Elsewhere, in the essay on "Masks," Santayana continues his pinpricking of professional philosophers. "No one," he says, "would be angry with a man for unintentionally making a mistake about a matter of fact; but if he perversely insists on spoiling your story in the telling of it, you want to kick him; and this is the reason why every philosopher and theologian is justly vexed with every other." I am informed that at the UNESCO Conference at Mexico City, some one made an attempt to call a conference of theologians and philosophers in the foolish hope that they might come to agree upon some common denominator of beliefs, unaware that it would be easier for the president of Palmolive to concede the virtue of Ivory soap than for an Episcopalian bishop to concede merits in Baptist theology.

In viewing man s attempts at philosophy, there is really only one important distinction, pertinent thinking and impertinent thinking.
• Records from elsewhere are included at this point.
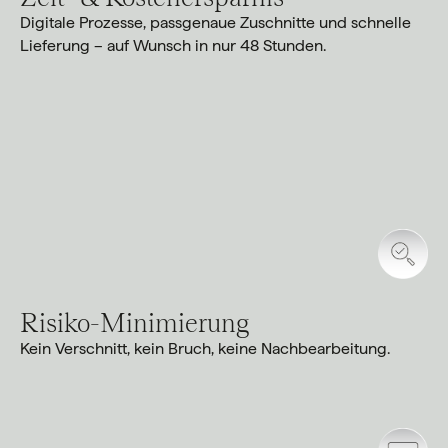
Digitale Prozesse, passgenaue Zuschnitte und schnelle
Lieferung – auf Wunsch in nur 48 Stunden.
Risiko-Minimierung
Kein Verschnitt, kein Bruch, keine Nachbearbeitung.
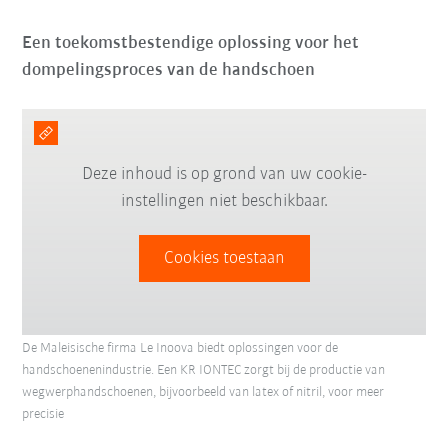
Een toekomstbestendige oplossing voor het
dompelingsproces van de handschoen
Deze inhoud is op grond van uw cookie-
instellingen niet beschikbaar.
Cookies toestaan
De Maleisische firma Le Inoova biedt oplossingen voor de
handschoenenindustrie. Een KR IONTEC zorgt bij de productie van
wegwerphandschoenen, bijvoorbeeld van latex of nitril, voor meer
precisie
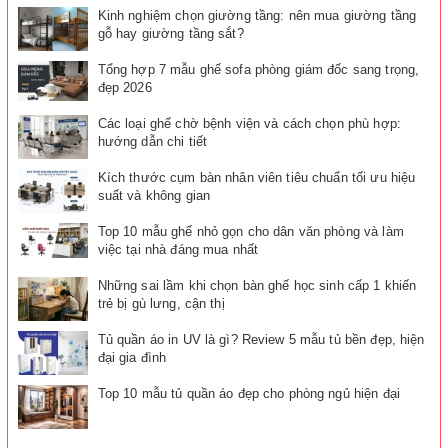
Kinh nghiệm chọn giường tầng: nên mua giường tầng
gỗ hay giường tầng sắt?
Tổng hợp 7 mẫu ghế sofa phòng giám đốc sang trọng,
đẹp 2026
Các loại ghế chờ bệnh viện và cách chọn phù hợp:
hướng dẫn chi tiết
Kích thước cụm bàn nhân viên tiêu chuẩn tối ưu hiệu
suất và không gian
Top 10 mẫu ghế nhỏ gọn cho dân văn phòng và làm
việc tại nhà đáng mua nhất
Những sai lầm khi chọn bàn ghế học sinh cấp 1 khiến
trẻ bị gù lưng, cận thị
Tủ quần áo in UV là gì? Review 5 mẫu tủ bền đẹp, hiện
đại gia đình
Top 10 mẫu tủ quần áo đẹp cho phòng ngủ hiện đại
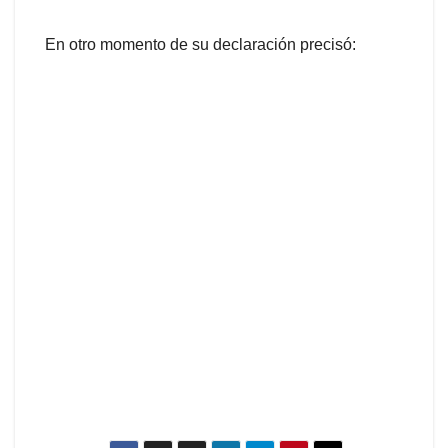
En otro momento de su declaración precisó:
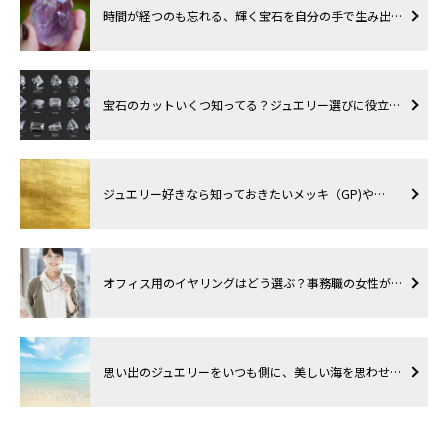
時間が経つのも忘れる、輝く宝石を自分の手で生み出…
宝石のカットいくつ知ってる？ジュエリー選びに役立…
ジュエリー好きなら知っておきたいメッキ（GP)や…
オフィス用のイヤリングはどう選ぶ？事務職の女性が…
思い出のジュエリーをいつも側に、美しい海を思わせ…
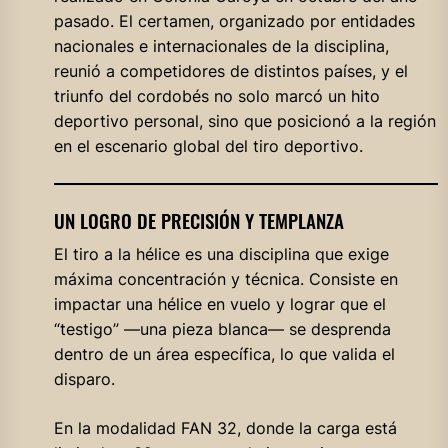
pasado. El certamen, organizado por entidades
nacionales e internacionales de la disciplina,
reunió a competidores de distintos países, y el
triunfo del cordobés no solo marcó un hito
deportivo personal, sino que posicionó a la región
en el escenario global del tiro deportivo.
UN LOGRO DE PRECISIÓN Y TEMPLANZA
El tiro a la hélice es una disciplina que exige
máxima concentración y técnica. Consiste en
impactar una hélice en vuelo y lograr que el
“testigo” —una pieza blanca— se desprenda
dentro de un área específica, lo que valida el
disparo.
En la modalidad FAN 32, donde la carga está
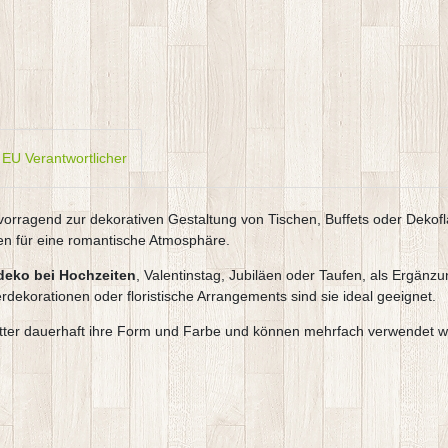
EU Verantwortlicher
vorragend zur dekorativen Gestaltung von Tischen, Buffets oder Dekofl
en für eine romantische Atmosphäre.
deko bei Hochzeiten
, Valentinstag, Jubiläen oder Taufen, als Ergänzu
rdekorationen oder floristische Arrangements sind sie ideal geeignet.
lätter dauerhaft ihre Form und Farbe und können mehrfach verwendet 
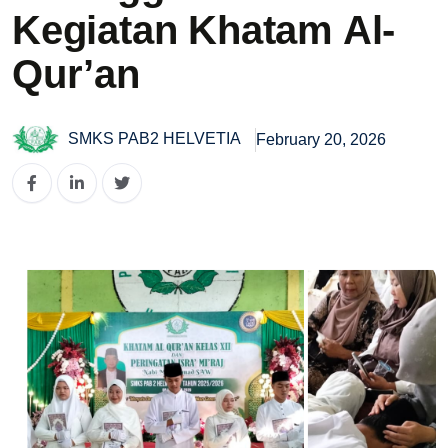
Kegiatan Khatam Al-
Qur’an
SMKS PAB2 HELVETIA
February 20, 2026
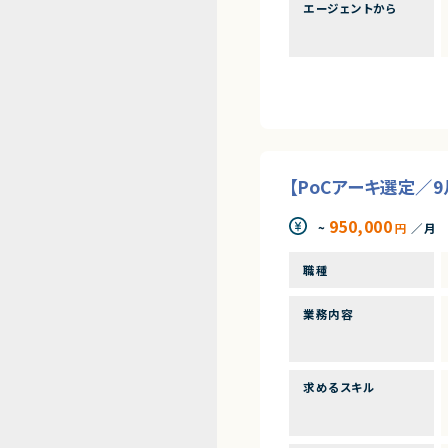
エージェントから
【PoCアーキ選定／
950,000
~
円
／月
職種
業務内容
求めるスキル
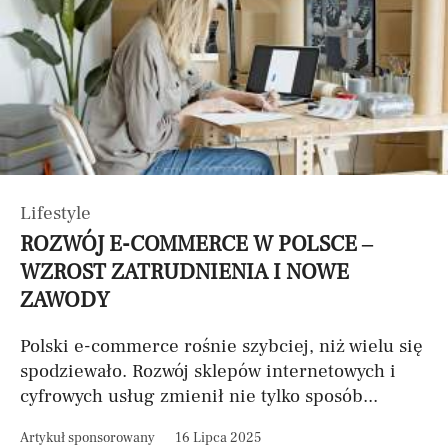
Lifestyle
ROZWÓJ E-COMMERCE W POLSCE –
WZROST ZATRUDNIENIA I NOWE
ZAWODY
Polski e-commerce rośnie szybciej, niż wielu się
spodziewało. Rozwój sklepów internetowych i
cyfrowych usług zmienił nie tylko sposób...
Artykuł sponsorowany
16 Lipca 2025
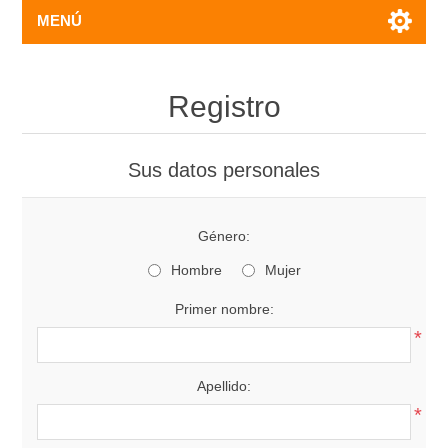
MENÚ
Registro
Sus datos personales
Género:
Hombre
Mujer
Primer nombre:
*
Apellido:
*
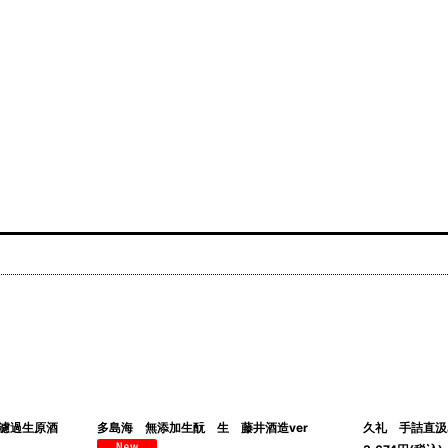
無濾過生原酒
多島海 無添加生酛 生 藤井酒造ver
久礼 手詰直汲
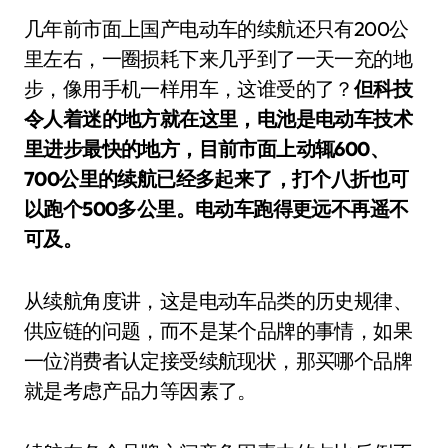
几年前市面上国产电动车的续航还只有200公
里左右，一圈损耗下来几乎到了一天一充的地
步，像用手机一样用车，这谁受的了？
但科技
令人着迷的地方就在这里，电池是电动车技术
里进步最快的地方，目前市面上动辄600、
700公里的续航已经多起来了，打个八折也可
以跑个500多公里。电动车跑得更远不再遥不
可及。
从续航角度讲，这是电动车品类的历史规律、
供应链的问题，而不是某个品牌的事情，如果
一位消费者认定接受续航现状，那买哪个品牌
就是考虑产品力等因素了。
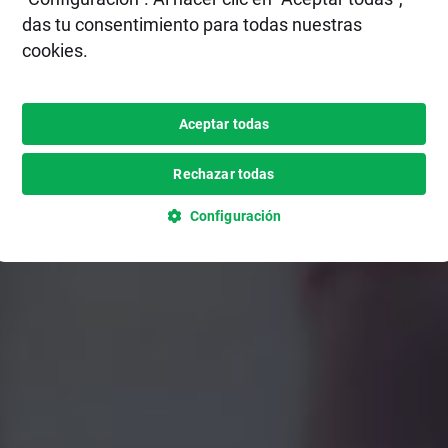
das tu consentimiento para todas nuestras
cookies.
Aceptar todas
Rechazar todas
Configuración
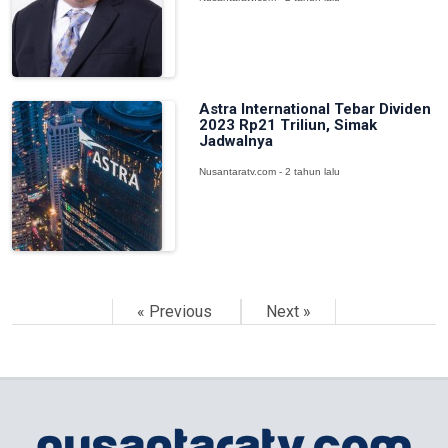
Astra International Tebar Dividen
2023 Rp21 Triliun, Simak
Jadwalnya
Nusantaratv.com - 2 tahun lalu
« Previous
Next »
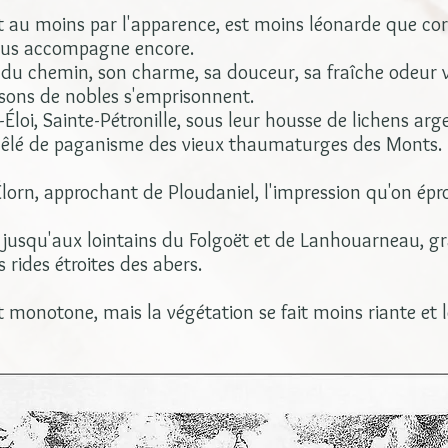
ut au moins par l'apparence, est moins léonarde que cor
 vous accompagne encore.
 du chemin, son charme, sa douceur, sa fraîche odeur v
isons de nobles s'emprisonnent.
loi, Sainte-Pétronille, sous leur housse de lichens arg
e mêlé de paganisme des vieux thaumaturges des Monts.
lorn, approchant de Ploudaniel, l'impression qu'on épro
, jusqu'aux lointains du Folgoët et de Lanhouarneau, g
s rides étroites des abers.
t monotone, mais la végétation se fait moins riante et 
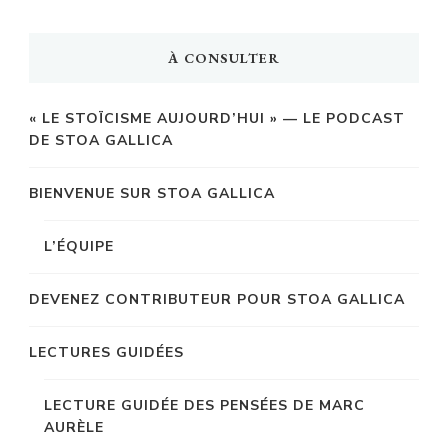
À CONSULTER
« LE STOÏCISME AUJOURD’HUI » — LE PODCAST
DE STOA GALLICA
BIENVENUE SUR STOA GALLICA
L’ÉQUIPE
DEVENEZ CONTRIBUTEUR POUR STOA GALLICA
LECTURES GUIDÉES
LECTURE GUIDÉE DES PENSÉES DE MARC
AURÈLE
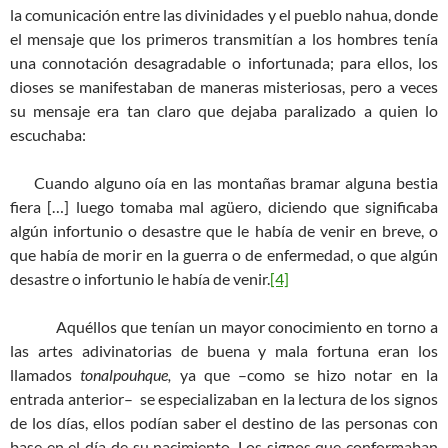
la comunicación entre las divinidades y el pueblo nahua, donde
el mensaje que los primeros transmitían a los hombres tenía
una connotación desagradable o infortunada; para ellos, los
dioses se manifestaban de maneras misteriosas, pero a veces
su mensaje era tan claro que dejaba paralizado a quien lo
escuchaba:
Cuando alguno oía en las montañas bramar alguna bestia
fiera […] luego tomaba mal agüero, diciendo que significaba
algún infortunio o desastre que le había de venir en breve, o
que había de morir en la guerra o de enfermedad, o que algún
desastre o infortunio le había de venir.
[4]
Aquéllos que tenían un mayor conocimiento en torno a
las artes adivinatorias de buena y mala fortuna eran los
llamados
tonalpouhque,
ya que –como se hizo notar en la
entrada anterior– se especializaban en la lectura de los signos
de los días, ellos podían saber el destino de las personas con
base en el día de su nacimiento. Los signos que conformaban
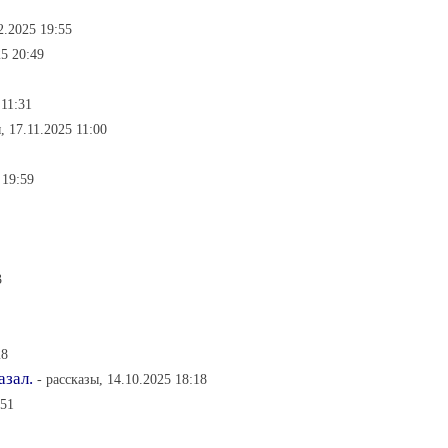
2.2025 19:55
5 20:49
11:31
 17.11.2025 11:00
 19:59
3
28
азал.
- рассказы, 14.10.2025 18:18
:51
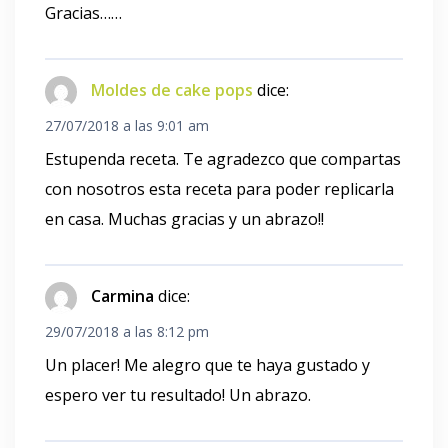
Gracias……
Moldes de cake pops
dice:
27/07/2018 a las 9:01 am
Estupenda receta. Te agradezco que compartas
con nosotros esta receta para poder replicarla
en casa. Muchas gracias y un abrazo!!
Carmina
dice:
29/07/2018 a las 8:12 pm
Un placer! Me alegro que te haya gustado y
espero ver tu resultado! Un abrazo.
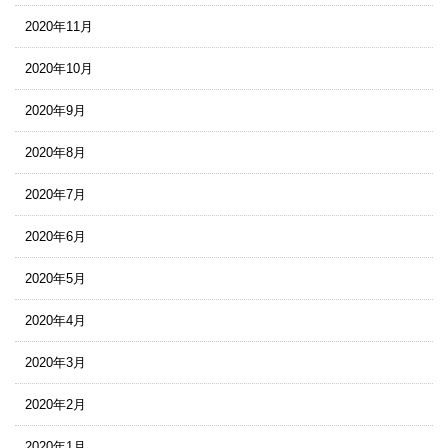
2020年11月
2020年10月
2020年9月
2020年8月
2020年7月
2020年6月
2020年5月
2020年4月
2020年3月
2020年2月
2020年1月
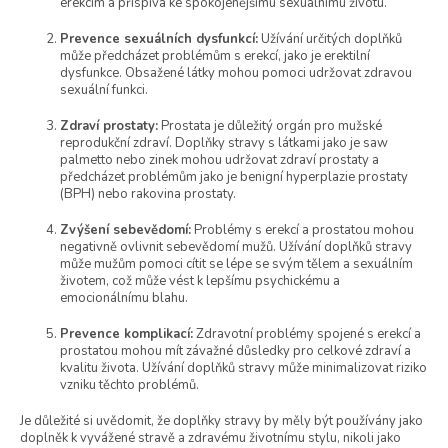
erekcím a přispívá ke spokojenějšímu sexuálnímu životu.
v
k
Prevence sexuálních dysfunkcí:
Užívání určitých doplňků
y
může předcházet problémům s erekcí, jako je erektilní
v
dysfunkce. Obsažené látky mohou pomoci udržovat zdravou
ý
sexuální funkci.
p
Zdraví prostaty:
Prostata je důležitý orgán pro mužské
i
reprodukční zdraví. Doplňky stravy s látkami jako je saw
s
palmetto nebo zinek mohou udržovat zdraví prostaty a
u
předcházet problémům jako je benigní hyperplazie prostaty
(BPH) nebo rakovina prostaty.
Zvýšení sebevědomí:
Problémy s erekcí a prostatou mohou
negativně ovlivnit sebevědomí mužů. Užívání doplňků stravy
může mužům pomoci cítit se lépe se svým tělem a sexuálním
životem, což může vést k lepšímu psychickému a
emocionálnímu blahu.
Prevence komplikací:
Zdravotní problémy spojené s erekcí a
prostatou mohou mít závažné důsledky pro celkové zdraví a
kvalitu života. Užívání doplňků stravy může minimalizovat riziko
vzniku těchto problémů.
Je důležité si uvědomit, že doplňky stravy by měly být používány jako
doplněk k vyvážené stravě a zdravému životnímu stylu, nikoli jako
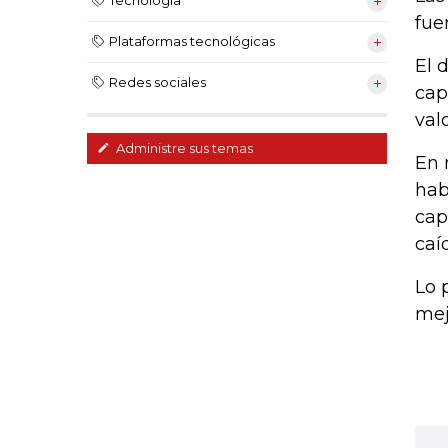
Tecnología
fue
Plataformas tecnológicas
El 
Redes sociales
cap
val
Administre sus temas
En 
hab
cap
caí
Lo 
mej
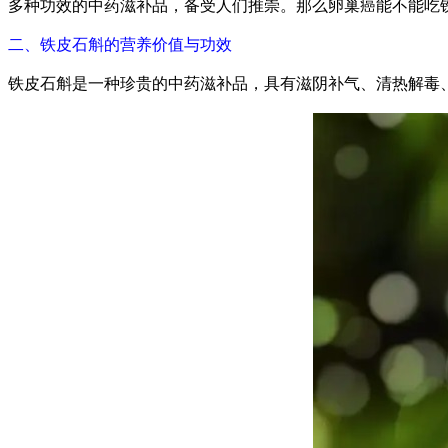
多种功效的中药滋补品，备受人们推崇。那么卵巢癌能不能吃
二、铁皮石斛的营养价值与功效
铁皮石斛是一种珍贵的中药滋补品，具有滋阴补气、清热解毒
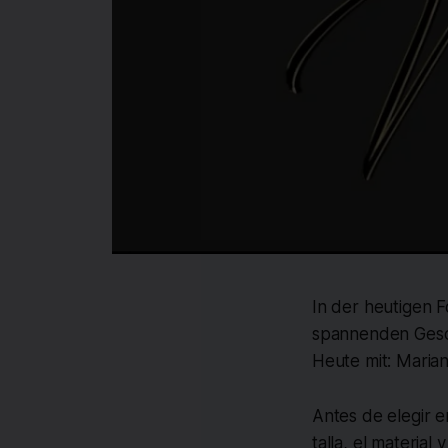
In der heutigen 
spannenden Gesch
Heute mit: Maria
Antes de elegir 
talla, el material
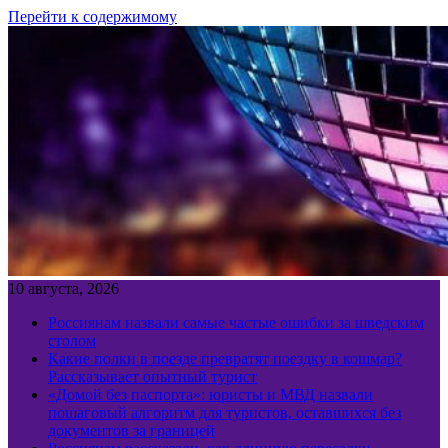
Перейти к содержимому
10 августа, 2026
Россиянам назвали самые частые ошибки за шведским
столом
Какие полки в поезде превратят поездку в кошмар?
Рассказывает опытный турист
«Домой без паспорта»: юристы и МВД назвали
пошаговый алгоритм для туристов, оставшихся без
документов за границей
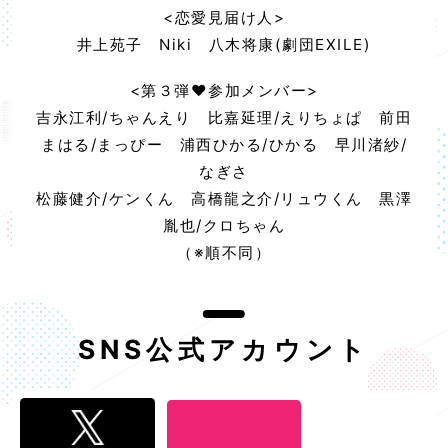
<恋愛見届け人>
井上苑子 Niki 八木将康(劇団EXILE)
<第３弾♥参加メンバー>
吉永江利/ちゃんえり 比嘉延理/えりちょぱ 前田
まはる/まっぴー 浦西ひかる/ひかる 早川渚紗/
なぎさ
松藤健介/ケンくん 高橋龍之介/リュウくん 黒澤
胤也/クロちゃん
（※順不同）
SNS公式アカウント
That thinking which concerns itself with life is pertinent, that which forgets or abandons it is impertinent. Man s instinct, even in the field of thought, is a quest for life, even though philosophers frequently forget this. Is not barrenness in itself a sufficient condemnation of a philosophy? In the Middle Ages, the ecclesiastics enjoyed the "benefit of clergy." Isn't there in modern society also a demoralizing, corrupting benefit of the university professor which exempts him from the trial of everyday living for pompous untruths? Would that the benefit of the savants were abolished and that a general conviction be established that writers on philosophy should not be exempt fromtrial at the secular court of common human life! Certainly, modern philosophy has the gift of missing the obvious. At the same time, its lack of adaptability is immense; it shows an inability to shift its pastures and move away from barren grounds to more fertile valleys, at which primitive cattle and sheep seem superior.